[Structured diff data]
########

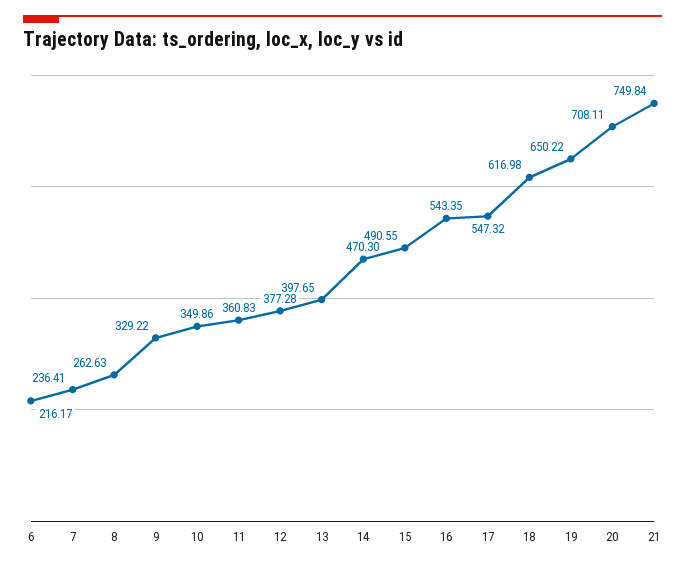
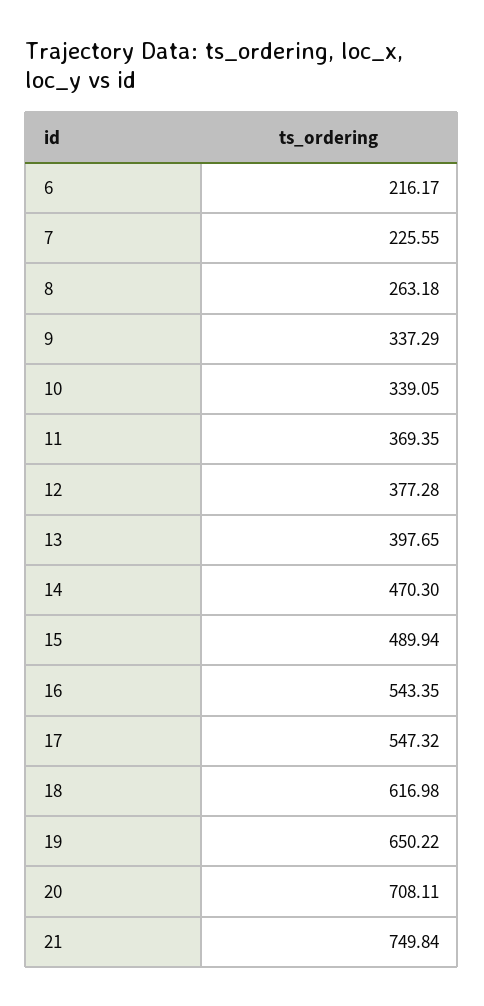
  {
    "6": 216.17,
-   "7": 236.41,
+   "7": 225.55,
-   "8": 262.63,
+   "8": 263.18,
-   "9": 329.22,
+   "9": 337.29,
-   "10": 349.86,
+   "10": 339.05,
-   "11": 360.83,
+   "11": 369.35,
    "12": 377.28,
    "13": 397.65,
    "14": 470.3,
-   "15": 490.55,
+   "15": 489.94,
    "16": 543.35,
    "17": 547.32,
    "18": 616.98,
    "19": 650.22,
    "20": 708.11,
    "21": 749.84
  }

########

# DESCRIPTION OF THE TASK
Exact repetition of the data is needed, with no images retained.

# COMPLETED EXERCISE
  {
    "6": 216.17,
-   "7": 236.41,
+   "7": 225.55,
-   "8": 262.63,
+   "8": 263.18,
-   "9": 329.22,
+   "9": 337.29,
-   "10": 349.86,
+   "10": 339.05,
-   "11": 360.83,
+   "11": 369.35,
    "12": 377.28,
    "13": 397.65,
    "14": 470.3,
-   "15": 490.55,
+   "15": 489.94,
    "16": 543.35,
    "17": 547.32,
    "18": 616.98,
    "19": 650.22,
    "20": 708.11,
    "21": 749.84
  }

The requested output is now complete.